Wouldn't it be nice to bury a couple who spent 37 years together in the one coffin? A couple who never spent a night apart during all that time?

Don't you think it would make sense to bury them side by side, holding hands?" His voice is rising as he speaks; he's getting angrier and angrier by the sheer injustice of what has happened to us. The funeral director must be used to irrational outbursts of anger, inappropriately directed his way, but he frowns as he considers it.

"But they'd have to be buried on their side then, " he says finally. "They'd fall on top of each other."

"You'd dig a wider hole, doofus, " says Bobby and the funeral director says oh immediately, as if he's only just understood and colours slightly.

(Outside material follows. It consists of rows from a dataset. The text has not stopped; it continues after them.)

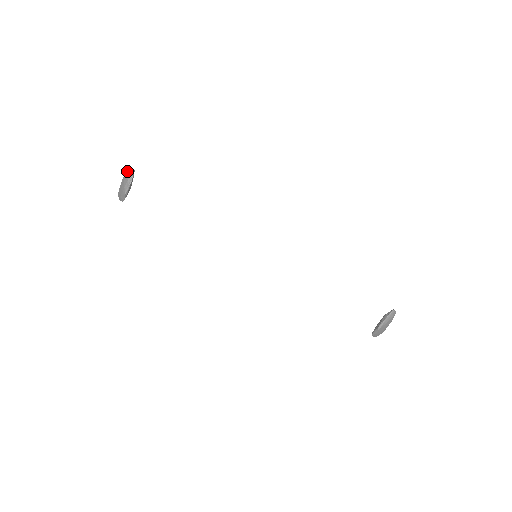
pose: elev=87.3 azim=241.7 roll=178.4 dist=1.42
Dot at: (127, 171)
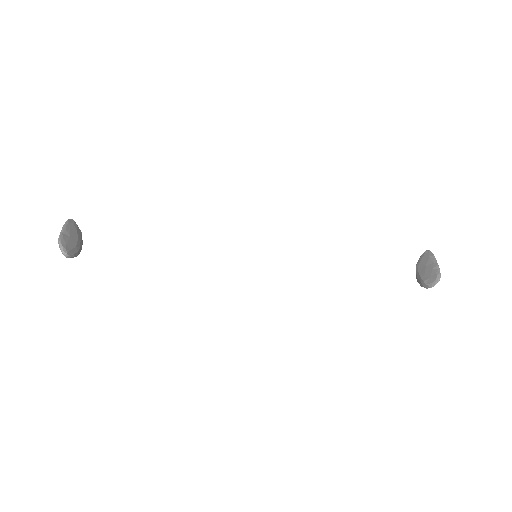
Dot at: (60, 248)
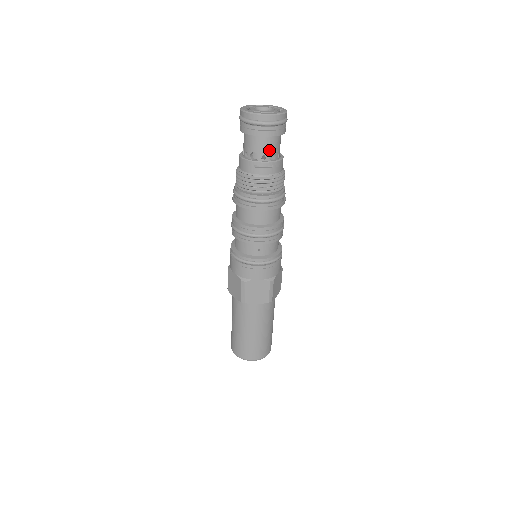
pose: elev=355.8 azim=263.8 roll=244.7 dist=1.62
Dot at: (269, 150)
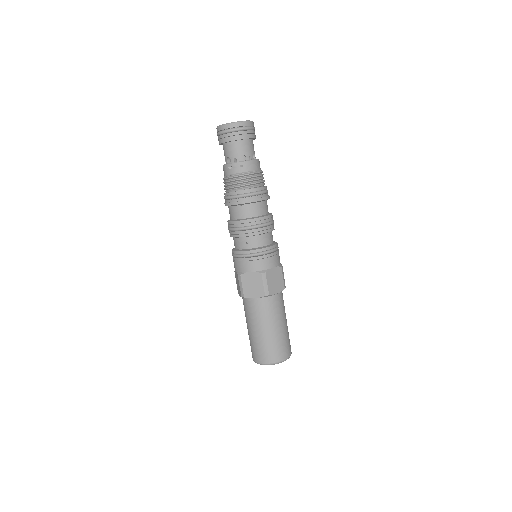
Dot at: (238, 153)
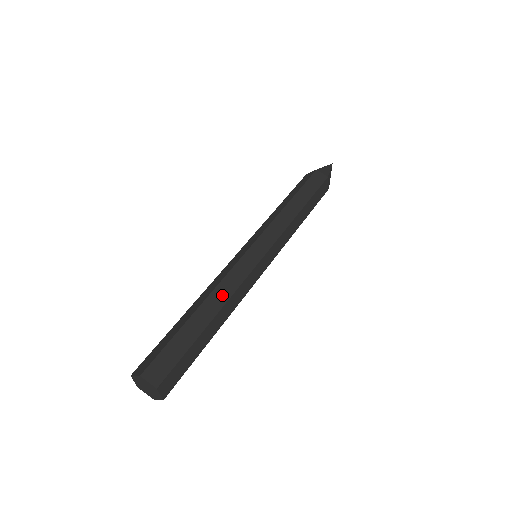
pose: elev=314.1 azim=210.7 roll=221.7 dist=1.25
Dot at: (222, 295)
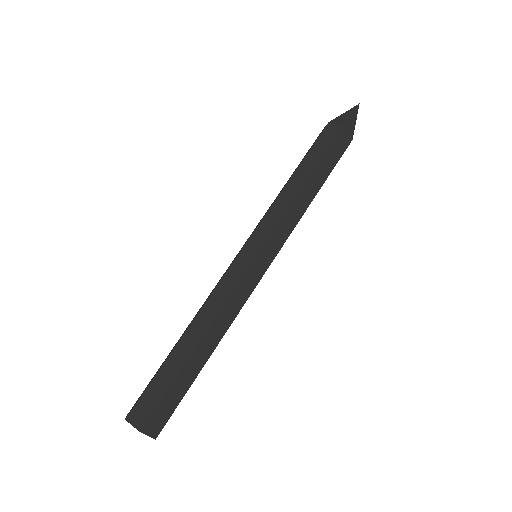
Dot at: (222, 326)
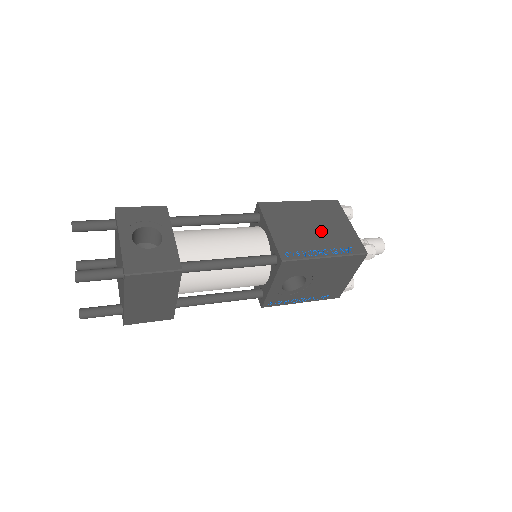
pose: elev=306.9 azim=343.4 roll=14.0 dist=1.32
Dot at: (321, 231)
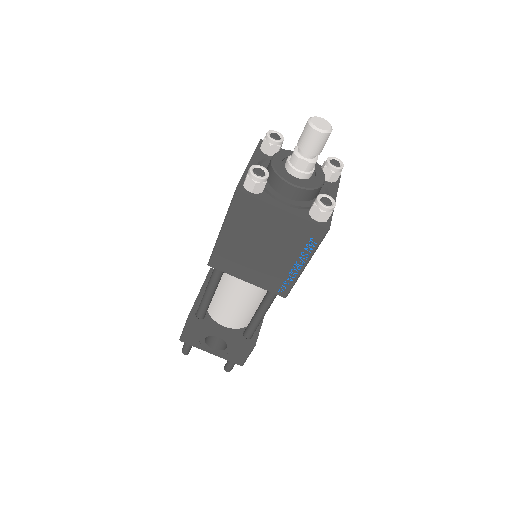
Dot at: (273, 246)
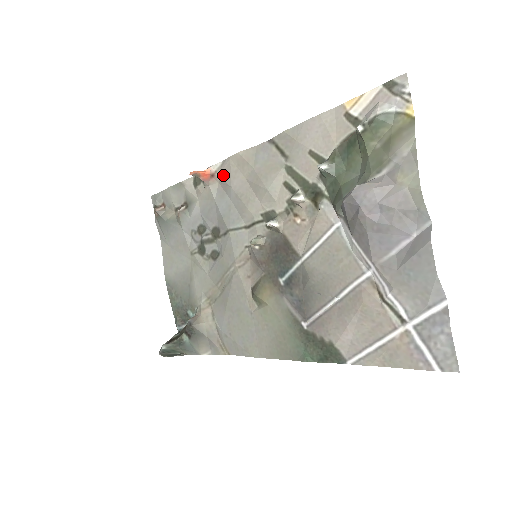
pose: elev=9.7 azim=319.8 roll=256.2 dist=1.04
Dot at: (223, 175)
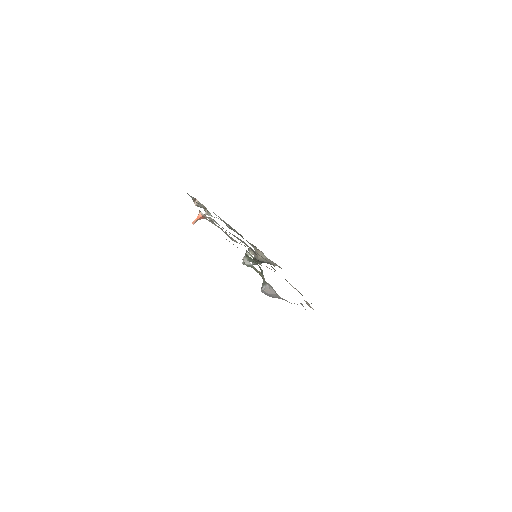
Dot at: occluded
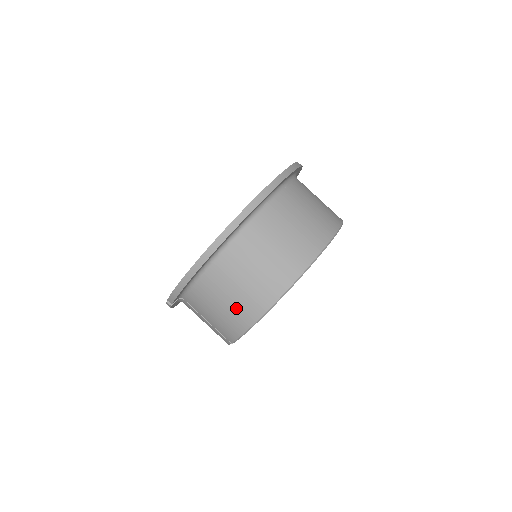
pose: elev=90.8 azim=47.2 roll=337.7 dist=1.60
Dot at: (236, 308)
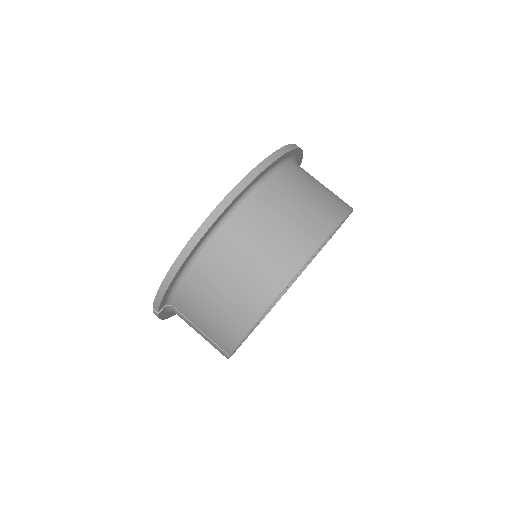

"I'm sorry, gentlemen, " he says, holding his clipboard close to his chest. "We don't cater for that requirement here."

I look over at the mahogany coffin and can tell what a beautiful piece of workmanship it is. So clean, so polished, so comfortable. The outside world is noisy. To get inside, to lie down for just a moment, to close the lid and sleep. It sounds pretty good to me. I glance across the room at my brothers, who are looking through the catalogue now. I'm on my own with the coffins. It won't be easy to get inside but I think I can do it.

"Two of these, " I shout across at them a minute or two later. "Two of these for sure."